El autor comienza denunciando la colosal contradicción
de unos partidos que se dicen igualitarios, como el
comunista y el socialista, y que, sin embargo, se
adhieren a nacionalismos de regiones económicamente
privilegiadas como Cataluña o el País Vasco, en
detrimento de las regiones españoles más pobres. Aunque
poco ético, es menos paradójico que partidos burgueses
como Convergencia o el PNV sean nacionalistas, es decir,
egoístas y excluyentes de la solidaridad con las
regiones menos ricas.
Otra contradicción es que unas izquierdas siempre
contrarias a los nacionalismos por ser supuestamente
derechistas (Maurras y Cánovas, entre otros muchos) se
hayan aliado con los regionalismos nacionalistas patrios.
Y cita a Unamuno: «La significación de nuestros
nacionalismos españoles es la de ser un tejido de
intereses y no de ideales».
El autor presenta una crítica demoledora de tránsfugas
políticos como Bergamín o Arrabal, y trata de explicar
por qué los izquierdistas españoles de la II
Restauración se han pasado al nacionalismo.
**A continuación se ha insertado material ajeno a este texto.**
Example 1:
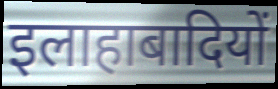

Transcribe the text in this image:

इलाहाबादियों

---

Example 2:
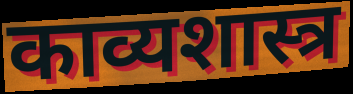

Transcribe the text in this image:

काव्यशास्त्र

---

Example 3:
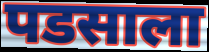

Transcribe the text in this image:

पडसाला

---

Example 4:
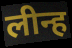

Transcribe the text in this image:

Y escribe:
«La reivindicación de todo tipo de tendencias
centrífugas, más aún, el hecho de que sea considerado
como progresista y positivo cualquier planteamiento que
ponga en cuestión el Estado y la unidad de la nación y
la nación misma proceden de la pérdida de una salida
republicana y la aceptación resignada de la
monarquía». La Corona sería la responsable de la
desnacionalización de la izquierda.
El autor evoca a catalanes españolistas como A.
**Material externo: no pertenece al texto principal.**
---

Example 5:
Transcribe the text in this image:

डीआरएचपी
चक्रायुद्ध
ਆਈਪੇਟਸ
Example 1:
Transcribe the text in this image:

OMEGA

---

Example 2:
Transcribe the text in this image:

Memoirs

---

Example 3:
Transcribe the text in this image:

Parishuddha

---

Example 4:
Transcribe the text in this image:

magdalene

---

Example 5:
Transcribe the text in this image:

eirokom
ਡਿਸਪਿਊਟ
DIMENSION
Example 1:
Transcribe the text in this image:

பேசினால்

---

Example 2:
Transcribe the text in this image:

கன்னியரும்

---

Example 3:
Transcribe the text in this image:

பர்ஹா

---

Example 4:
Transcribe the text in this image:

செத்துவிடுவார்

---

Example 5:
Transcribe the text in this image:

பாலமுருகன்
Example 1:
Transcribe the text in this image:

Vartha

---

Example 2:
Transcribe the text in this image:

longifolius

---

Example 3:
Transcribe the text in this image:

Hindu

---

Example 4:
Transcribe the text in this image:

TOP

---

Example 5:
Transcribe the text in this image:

Puigblanch, V. Balaguer o Milá; pero la lista es,
felizmente, interminable.
El volumen concluye con un análisis del debate sobre la
enseñanza de las humanidades entre 1997 y 1999,
promovido por el intento nacionalizador de la ministra
Aguirre, episodio que el autor califica como «uno de los
más reveladores de la fragmentación de la conciencia
nacional y del desfondamiento de la izquierda». En esa
ocasión, los socialistas se pusieron del lado
separatista, y los mismo hicieron cuando se discutió la
ley catalana de expulsión de la lengua española en las
escuelas. El resultado de estos debates justifica el
pesimismo del autor acerca de la unidad nacional de
España.
Es reconfortante que el autor se enfrente con el
acelerado proceso desnacionalizador que padece nuestro
país. Es muy verdadera la denunciada contradicción
esencial en que incurren las izquierdas españolas. Pero
las llamadas derechas no están exentas de
responsabilidad (la abstención del Pp y del Defensor del
Pueblo ante la ley del catalán).
Todo arranca de una aberración política fundamental:
pretender que la II Restauración sea una venganza de los
vencidos en la guerra civil y considere como únicamente
correcto lo contrario de lo que prevaleció durante la
era de Franco. Esta es la clave. Mientras no se reconozca
el gran saldo histórico del Estado de las Leyes
Fundamentales, será imposible recuperar la senda de la
racionalidad y evitar el esperpento.